The short-selling GameStop phenomenon earlier this year offers a great recent example of groupthink, when investors bought GameStop in droves when the news (and social media) shared enthusiasm for GameStop and many other companies. 

Tips to overcome groupthink:

  • Analyze on your own and think independently.

Restraint Bias

Restraint bias means you overestimate your ability to show restraint when temptation strikes. In other words, like gambling, you think you’ll be able to control yourself when faced with a situation where you think you’ll need to stop. 

When you get the itch to keep trading, you may have the tendency to think, “I can stop at any time” or overestimate the amount of temptation they can really handle.
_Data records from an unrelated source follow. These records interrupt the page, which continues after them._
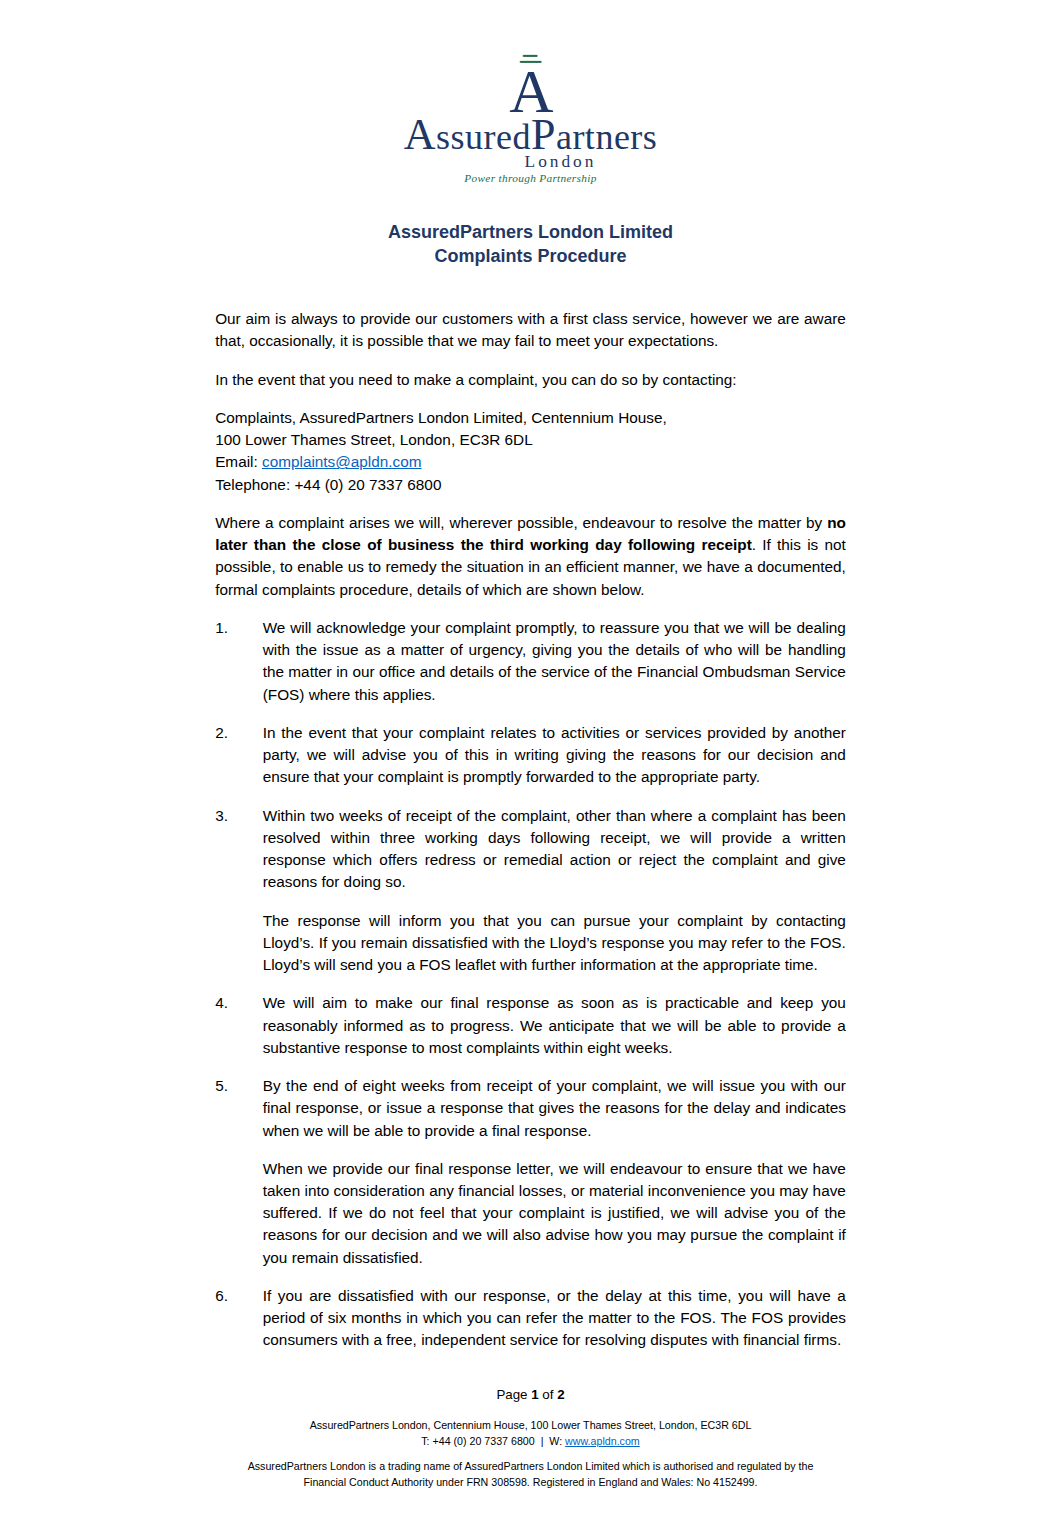━━
━━━A
AssuredPartners
London
Power through Partnership
AssuredPartners London Limited
Complaints Procedure
Our aim is always to provide our customers with a first class service, however we are aware that, occasionally, it is possible that we may fail to meet your expectations.
In the event that you need to make a complaint, you can do so by contacting:
Complaints, AssuredPartners London Limited, Centennium House,
100 Lower Thames Street, London, EC3R 6DL
Email: complaints@apldn.com
Telephone: +44 (0) 20 7337 6800
Where a complaint arises we will, wherever possible, endeavour to resolve the matter by no later than the close of business the third working day following receipt. If this is not possible, to enable us to remedy the situation in an efficient manner, we have a documented, formal complaints procedure, details of which are shown below.
We will acknowledge your complaint promptly, to reassure you that we will be dealing with the issue as a matter of urgency, giving you the details of who will be handling the matter in our office and details of the service of the Financial Ombudsman Service (FOS) where this applies.
In the event that your complaint relates to activities or services provided by another party, we will advise you of this in writing giving the reasons for our decision and ensure that your complaint is promptly forwarded to the appropriate party.
Within two weeks of receipt of the complaint, other than where a complaint has been resolved within three working days following receipt, we will provide a written response which offers redress or remedial action or reject the complaint and give reasons for doing so.
The response will inform you that you can pursue your complaint by contacting Lloyd’s. If you remain dissatisfied with the Lloyd’s response you may refer to the FOS. Lloyd’s will send you a FOS leaflet with further information at the appropriate time.
We will aim to make our final response as soon as is practicable and keep you reasonably informed as to progress. We anticipate that we will be able to provide a substantive response to most complaints within eight weeks.
By the end of eight weeks from receipt of your complaint, we will issue you with our final response, or issue a response that gives the reasons for the delay and indicates when we will be able to provide a final response.
When we provide our final response letter, we will endeavour to ensure that we have taken into consideration any financial losses, or material inconvenience you may have suffered. If we do not feel that your complaint is justified, we will advise you of the reasons for our decision and we will also advise how you may pursue the complaint if you remain dissatisfied.
If you are dissatisfied with our response, or the delay at this time, you will have a period of six months in which you can refer the matter to the FOS. The FOS provides consumers with a free, independent service for resolving disputes with financial firms.
Page 1 of 2
AssuredPartners London, Centennium House, 100 Lower Thames Street, London, EC3R 6DL
T: +44 (0) 20 7337 6800 | W: www.apldn.com
AssuredPartners London is a trading name of AssuredPartners London Limited which is authorised and regulated by the
Financial Conduct Authority under FRN 308598. Registered in England and Wales: No 4152499.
This can even result in addictive behaviors, particularly when trading.

Tips to overcome restraint bias: 

  • Know your triggers in the face of specific situations.
  • Work on impulse control.

Anchoring Bias

Anchoring bias means you rely too heavily on a single piece of information — or the first piece of information you receive — when making a decision, such as the recent share price, or toward another arbitrary benchmark figure. When you use an anchor as a reference or starting point, you may overly rely on that specific piece of information when you make decisions. 

For example, let’s say you anchor your fair value estimate to the purchase price instead of the underlying fundamentals of a company and end up holding onto investments that lose value. 

Tips to overcome anchoring bias: 

  • Set your own anchor based on your needs and goals.
  • Take advantage of objective resources.

Become Aware of Biases and Irrational Behavior

As humans, one of the best things you can do is to acknowledge that you don’t always think logically. We’re all the victims of our own biases and constantly showcase irrational behavior — no matter how level-headed we like to think of ourselves.

When investing and trading, biases can signal the death knell for our money if we don’t understand these (slightly irritating) behaviors.